Hi HolgeR,
> first of all I would like to mention I am not a performance freak. I
think
> the conformance and stability is more important than some percent of
> performance.
Me too...
> I had a look at the 2003 "Sarvega XSLT Benchmark study". There is one
> testcase where Xalan-C (1.5, but also 1.7) reaches only 13% of the
average
> throughput of all other tested processors (xalanj, libxslt, saxon, resin,
> xsltc, xt, msxml, jd). A really bad outliner. The testcase is a
> transformation of one docbook sample document to html using the standard
> docbook stylesheets.
OK, that's really bad. Can you provide more details about what we need to
reproduce this and we'll see what we can do?
> I glimpsed into the code and do some performance measurements on my own.
> Xalan-C will be up to 5times faster for this docbook-transformation, if I
> disable the strip-whitespace-processing. I have done this by modifying
the
> function StylesheetRoot::shouldStripSourceNode to return false all the
time
> (a really radical method and definitly results in wrong results ;^). The
> reason for this performance leak is - in my opinion - the handling of the
> element names given in the stylesheets "xsl:preserve-space",
> "xsl:strip-space". They will be evaluated and scored as full XPaths which
> is an expensive operation.
OK, there are a couple of problems from what I can see. We rely on using
match patterns (not full XPath expression), because that was probably the
easiest way to do it when things were implemented. I've wanted to make
improvements to this code for a while now, but I think we will need to
prioritize it. We also have a bit of an implementation issue, because we
are storing all of these match patterns in the root stylesheet, which is
not correct.
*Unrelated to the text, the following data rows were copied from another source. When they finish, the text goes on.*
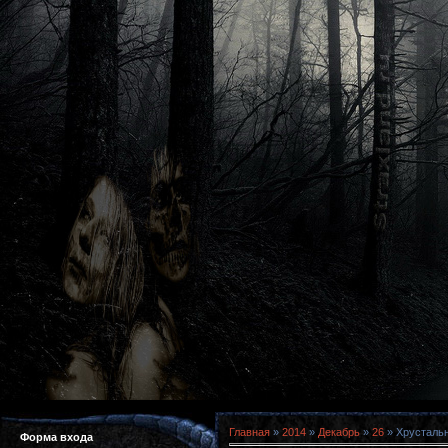
Главная
»
2014
»
Декабрь
»
26
» Хрустальны
Форма входа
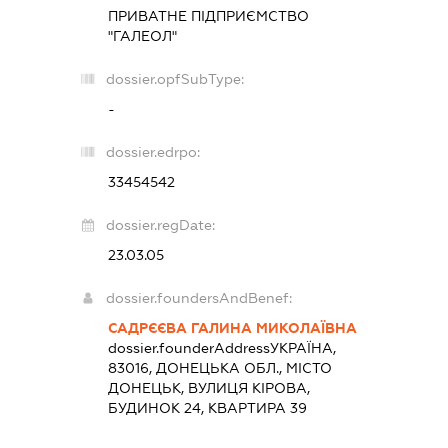
ПРИВАТНЕ ПІДПРИЄМСТВО
"ГАЛЕОЛ"
dossier.opfSubType:
-
dossier.edrpo:
33454542
dossier.regDate:
23.03.05
dossier.foundersAndBenef:
САДРЄЄВА ГАЛИНА МИКОЛАЇВНА
dossier.founderAddress
УКРАЇНА,
83016, ДОНЕЦЬКА ОБЛ., МІСТО
ДОНЕЦЬК, ВУЛИЦЯ КІРОВА,
БУДИНОК 24, КВАРТИРА 39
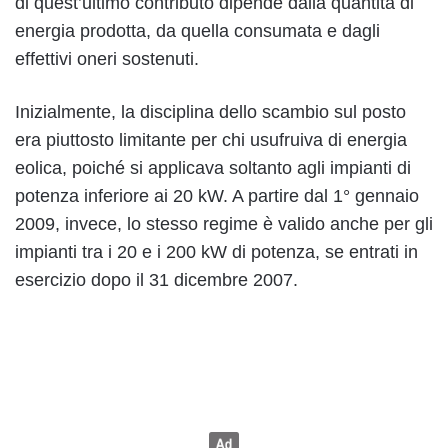
di quest’ultimo contributo dipende dalla quantità di
energia prodotta, da quella consumata e dagli
effettivi oneri sostenuti.
Inizialmente, la disciplina dello scambio sul posto
era piuttosto limitante per chi usufruiva di energia
eolica, poiché si applicava soltanto agli impianti di
potenza inferiore ai 20 kW. A partire dal 1° gennaio
2009, invece, lo stesso regime è valido anche per gli
impianti tra i 20 e i 200 kW di potenza, se entrati in
esercizio dopo il 31 dicembre 2007.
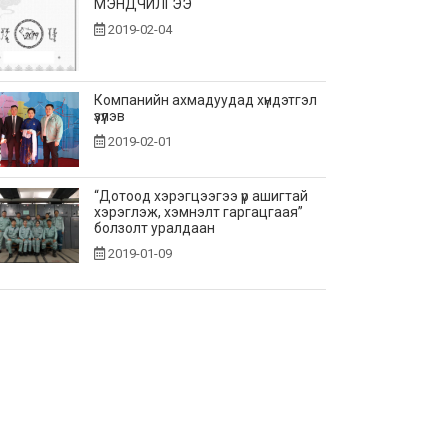
МЭНДЧИЛГЭЭ
2019-02-04
Компанийн ахмадуудад хүндэтгэл
үзүүлэв
2019-02-01
“Дотоод хэрэгцээгээ үр ашигтай
хэрэглэж, хэмнэлт гаргацгаая”
болзолт уралдаан
2019-01-09
“Ажлын байрны соёл-5с”
хөтөлбөрийг амжилттай
хэрэгжүүлсэн 2018 оны ”Шилдэг
Дэд...
2019-01-03
“ЦДҮС” ТӨХК 2018 оны Топ 10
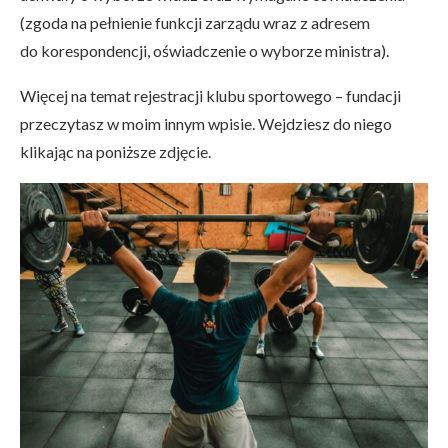
(zgoda na pełnienie funkcji zarządu wraz z adresem
do korespondencji, oświadczenie o wyborze ministra).
Więcej na temat rejestracji klubu sportowego – fundacji
przeczytasz w moim innym wpisie. Wejdziesz do niego
klikając na poniższe zdjęcie.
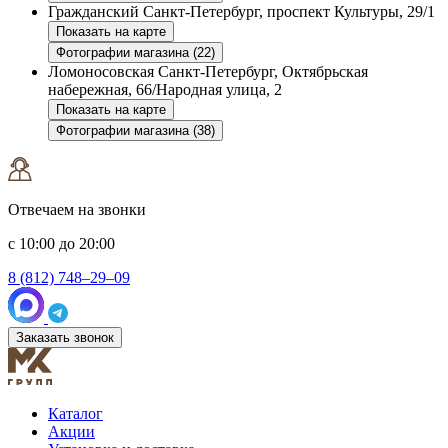
Гражданский
Санкт-Петербург, проспект Культуры, 29/1
Показать на карте
Фотографии магазина (22)
Ломоносовская
Санкт-Петербург, Октябрьская
набережная, 66/Народная улица, 2
Показать на карте
Фотографии магазина (38)
Отвечаем на звонки
с 10:00 до 20:00
8 (812) 748–29–09
Заказать звонок
Каталог
Акции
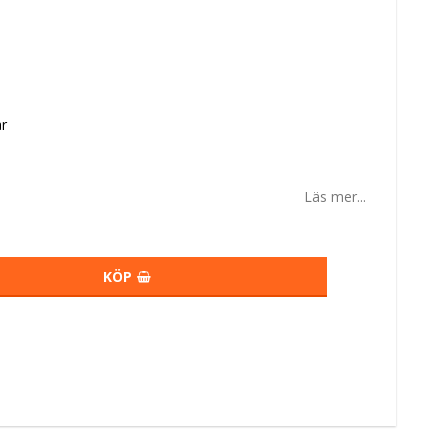
r
Läs mer...
KÖP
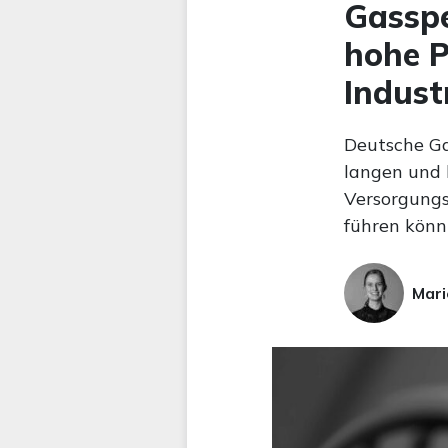
Gasspe
hohe P
Indust
Deutsche Ga
langen und 
Versorgungs
führen könn
Mari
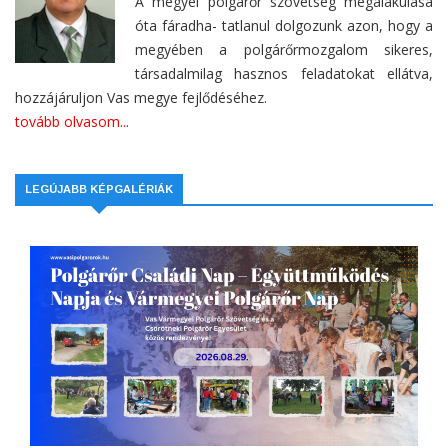
A megyei polgárőr szövetség megalakulása
óta fáradha- tatlanul dolgozunk azon, hogy a
megyében a polgárőrmozgalom sikeres,
társadalmilag hasznos feladatokat ellátva,
hozzájáruljon Vas megye fejlődéséhez.
tovább olvasom...
LEGÚJABB KÉPGALÉRIÁK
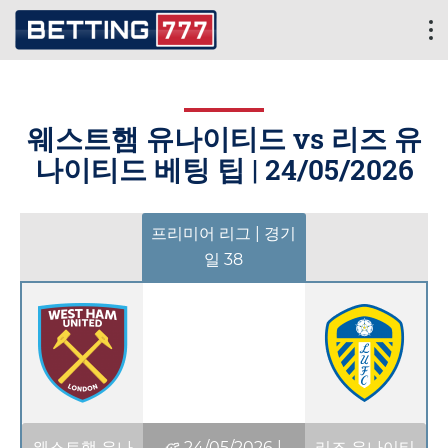
웨스트햄 유나이티드 vs 리즈 유
나이티드 베팅 팁 |
24/05/2026
프리미어 리그 | 경기
일 38
웨스트햄 유나
24/05/2026
|
리즈 유나이티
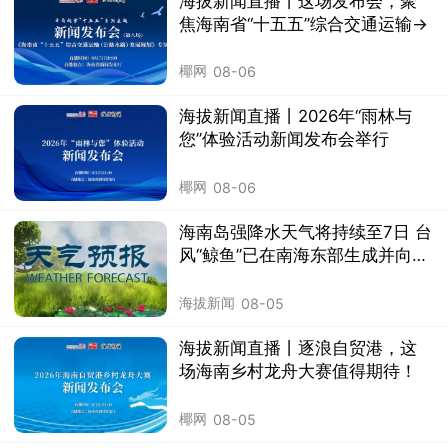
海拔新闻直播丨这场发布会，聚
焦海南省“十五五”综合交通运输→
椰网
08-06
海拔新闻直播丨2026年“雨林与
您”体验活动新闻发布会举行
椰网
08-06
海南岛强降水天气将持续至7日 台
风“鲸鱼”已在南海东部生成并向菲
律宾群岛靠近
海拔新闻
08-05
海拔新闻直播丨逐浪自贸港，这
场海南乡村龙舟大赛值得期待！
椰网
08-05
I think we can do a staged improvement of this which will
help alleviate some of the performance problems.
> Maybe I am wrong with my analysis, but if I am right, I think one should
> mention this behaviour within the section "What can I do to speed up
> transformations?" of the Xalan-C-FAQ.
Yes, we can mention it, since it can be a performance issue even when with
a good implementation.
Thanks for the post!
Dave